"""

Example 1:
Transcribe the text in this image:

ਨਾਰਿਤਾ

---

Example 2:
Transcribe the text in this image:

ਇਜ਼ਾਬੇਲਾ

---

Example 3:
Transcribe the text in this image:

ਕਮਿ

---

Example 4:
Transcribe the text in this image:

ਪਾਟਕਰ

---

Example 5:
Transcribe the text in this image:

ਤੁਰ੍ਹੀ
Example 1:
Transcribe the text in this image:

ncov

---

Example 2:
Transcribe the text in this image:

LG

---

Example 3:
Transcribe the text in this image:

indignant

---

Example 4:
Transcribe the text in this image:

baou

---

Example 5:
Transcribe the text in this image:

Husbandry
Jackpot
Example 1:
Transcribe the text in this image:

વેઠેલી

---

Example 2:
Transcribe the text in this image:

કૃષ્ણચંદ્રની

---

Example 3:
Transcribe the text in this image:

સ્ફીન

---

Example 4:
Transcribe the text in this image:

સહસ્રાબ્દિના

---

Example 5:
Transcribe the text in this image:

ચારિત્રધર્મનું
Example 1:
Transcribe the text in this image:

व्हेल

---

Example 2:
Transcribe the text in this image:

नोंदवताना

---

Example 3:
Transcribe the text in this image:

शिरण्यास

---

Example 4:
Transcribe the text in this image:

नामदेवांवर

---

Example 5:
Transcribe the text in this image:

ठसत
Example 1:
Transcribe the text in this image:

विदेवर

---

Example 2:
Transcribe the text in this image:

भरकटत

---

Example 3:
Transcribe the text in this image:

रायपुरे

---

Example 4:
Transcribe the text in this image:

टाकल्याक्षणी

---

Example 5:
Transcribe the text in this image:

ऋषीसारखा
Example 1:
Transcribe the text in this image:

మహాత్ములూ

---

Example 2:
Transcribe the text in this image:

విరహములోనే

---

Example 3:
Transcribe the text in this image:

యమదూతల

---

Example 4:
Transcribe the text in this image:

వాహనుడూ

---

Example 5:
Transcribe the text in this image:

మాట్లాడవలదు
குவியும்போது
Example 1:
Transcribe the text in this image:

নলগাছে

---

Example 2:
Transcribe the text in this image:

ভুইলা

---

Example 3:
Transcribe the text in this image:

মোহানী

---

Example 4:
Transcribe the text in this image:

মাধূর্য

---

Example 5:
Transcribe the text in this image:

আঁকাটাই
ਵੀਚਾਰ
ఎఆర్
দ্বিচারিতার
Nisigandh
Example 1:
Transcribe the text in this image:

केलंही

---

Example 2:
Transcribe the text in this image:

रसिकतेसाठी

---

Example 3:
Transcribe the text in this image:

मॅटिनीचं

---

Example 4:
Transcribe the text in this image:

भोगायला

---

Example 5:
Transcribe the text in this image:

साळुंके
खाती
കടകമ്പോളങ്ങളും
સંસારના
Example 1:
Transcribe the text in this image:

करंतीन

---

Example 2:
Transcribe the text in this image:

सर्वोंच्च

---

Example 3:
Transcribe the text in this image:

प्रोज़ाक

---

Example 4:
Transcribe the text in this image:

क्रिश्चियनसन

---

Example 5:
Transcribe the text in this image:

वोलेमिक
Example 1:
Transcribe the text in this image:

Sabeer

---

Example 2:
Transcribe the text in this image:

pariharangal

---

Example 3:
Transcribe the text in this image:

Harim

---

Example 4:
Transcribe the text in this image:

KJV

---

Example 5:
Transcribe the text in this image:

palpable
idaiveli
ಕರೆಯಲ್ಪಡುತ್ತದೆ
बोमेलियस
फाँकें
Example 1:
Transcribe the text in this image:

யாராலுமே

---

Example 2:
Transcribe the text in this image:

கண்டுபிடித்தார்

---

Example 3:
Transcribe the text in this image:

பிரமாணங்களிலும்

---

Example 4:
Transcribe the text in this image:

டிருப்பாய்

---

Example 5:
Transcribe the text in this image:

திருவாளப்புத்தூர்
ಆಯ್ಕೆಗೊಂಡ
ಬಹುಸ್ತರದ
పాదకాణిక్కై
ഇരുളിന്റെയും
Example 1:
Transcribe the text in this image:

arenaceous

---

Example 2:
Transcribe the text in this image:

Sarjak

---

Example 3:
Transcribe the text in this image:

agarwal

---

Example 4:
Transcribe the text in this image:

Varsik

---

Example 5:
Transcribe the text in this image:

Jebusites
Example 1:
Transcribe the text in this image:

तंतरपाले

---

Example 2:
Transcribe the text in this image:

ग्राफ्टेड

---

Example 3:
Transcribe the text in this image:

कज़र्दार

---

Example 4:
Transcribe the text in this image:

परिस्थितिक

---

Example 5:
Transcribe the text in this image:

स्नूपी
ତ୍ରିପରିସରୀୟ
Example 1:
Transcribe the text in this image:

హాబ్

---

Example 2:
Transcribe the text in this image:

"""

TASK TO CARRY OUT
Extract each line from the listing above, please, and repeat it exactly.

ANSWER BELOW
Example 1:
Transcribe the text in this image:

ਨਾਰਿਤਾ

---

Example 2:
Transcribe the text in this image:

ਇਜ਼ਾਬੇਲਾ

---

Example 3:
Transcribe the text in this image:

ਕਮਿ

---

Example 4:
Transcribe the text in this image:

ਪਾਟਕਰ

---

Example 5:
Transcribe the text in this image:

ਤੁਰ੍ਹੀ
Example 1:
Transcribe the text in this image:

ncov

---

Example 2:
Transcribe the text in this image:

LG

---

Example 3:
Transcribe the text in this image:

indignant

---

Example 4:
Transcribe the text in this image:

baou

---

Example 5:
Transcribe the text in this image:

Husbandry
Jackpot
Example 1:
Transcribe the text in this image:

વેઠેલી

---

Example 2:
Transcribe the text in this image:

કૃષ્ણચંદ્રની

---

Example 3:
Transcribe the text in this image:

સ્ફીન

---

Example 4:
Transcribe the text in this image:

સહસ્રાબ્દિના

---

Example 5:
Transcribe the text in this image:

ચારિત્રધર્મનું
Example 1:
Transcribe the text in this image:

व्हेल

---

Example 2:
Transcribe the text in this image:

नोंदवताना

---

Example 3:
Transcribe the text in this image:

शिरण्यास

---

Example 4:
Transcribe the text in this image:

नामदेवांवर

---

Example 5:
Transcribe the text in this image:

ठसत
Example 1:
Transcribe the text in this image:

विदेवर

---

Example 2:
Transcribe the text in this image:

भरकटत

---

Example 3:
Transcribe the text in this image:

रायपुरे

---

Example 4:
Transcribe the text in this image:

टाकल्याक्षणी

---

Example 5:
Transcribe the text in this image:

ऋषीसारखा
Example 1:
Transcribe the text in this image:

మహాత్ములూ

---

Example 2:
Transcribe the text in this image:

విరహములోనే

---

Example 3:
Transcribe the text in this image:

యమదూతల

---

Example 4:
Transcribe the text in this image:

వాహనుడూ

---

Example 5:
Transcribe the text in this image:

మాట్లాడవలదు
குவியும்போது
Example 1:
Transcribe the text in this image:

নলগাছে

---

Example 2:
Transcribe the text in this image:

ভুইলা

---

Example 3:
Transcribe the text in this image:

মোহানী

---

Example 4:
Transcribe the text in this image:

মাধূর্য

---

Example 5:
Transcribe the text in this image:

আঁকাটাই
ਵੀਚਾਰ
ఎఆర్
দ্বিচারিতার
Nisigandh
Example 1:
Transcribe the text in this image:

केलंही

---

Example 2:
Transcribe the text in this image:

रसिकतेसाठी

---

Example 3:
Transcribe the text in this image:

मॅटिनीचं

---

Example 4:
Transcribe the text in this image:

भोगायला

---

Example 5:
Transcribe the text in this image:

साळुंके
खाती
കടകമ്പോളങ്ങളും
સંસારના
Example 1:
Transcribe the text in this image:

करंतीन

---

Example 2:
Transcribe the text in this image:

सर्वोंच्च

---

Example 3:
Transcribe the text in this image:

प्रोज़ाक

---

Example 4:
Transcribe the text in this image:

क्रिश्चियनसन

---

Example 5:
Transcribe the text in this image:

वोलेमिक
Example 1:
Transcribe the text in this image:

Sabeer

---

Example 2:
Transcribe the text in this image:

pariharangal

---

Example 3:
Transcribe the text in this image:

Harim

---

Example 4:
Transcribe the text in this image:

KJV

---

Example 5:
Transcribe the text in this image:

palpable
idaiveli
ಕರೆಯಲ್ಪಡುತ್ತದೆ
बोमेलियस
फाँकें
Example 1:
Transcribe the text in this image:

யாராலுமே

---

Example 2:
Transcribe the text in this image:

கண்டுபிடித்தார்

---

Example 3:
Transcribe the text in this image:

பிரமாணங்களிலும்

---

Example 4:
Transcribe the text in this image:

டிருப்பாய்

---

Example 5:
Transcribe the text in this image:

திருவாளப்புத்தூர்
ಆಯ್ಕೆಗೊಂಡ
ಬಹುಸ್ತರದ
పాదకాణిక్కై
ഇരുളിന്റെയും
Example 1:
Transcribe the text in this image:

arenaceous

---

Example 2:
Transcribe the text in this image:

Sarjak

---

Example 3:
Transcribe the text in this image:

agarwal

---

Example 4:
Transcribe the text in this image:

Varsik

---

Example 5:
Transcribe the text in this image:

Jebusites
Example 1:
Transcribe the text in this image:

तंतरपाले

---

Example 2:
Transcribe the text in this image:

ग्राफ्टेड

---

Example 3:
Transcribe the text in this image:

कज़र्दार

---

Example 4:
Transcribe the text in this image:

परिस्थितिक

---

Example 5:
Transcribe the text in this image:

स्नूपी
ତ୍ରିପରିସରୀୟ
Example 1:
Transcribe the text in this image:

హాబ్

---

Example 2:
Transcribe the text in this image:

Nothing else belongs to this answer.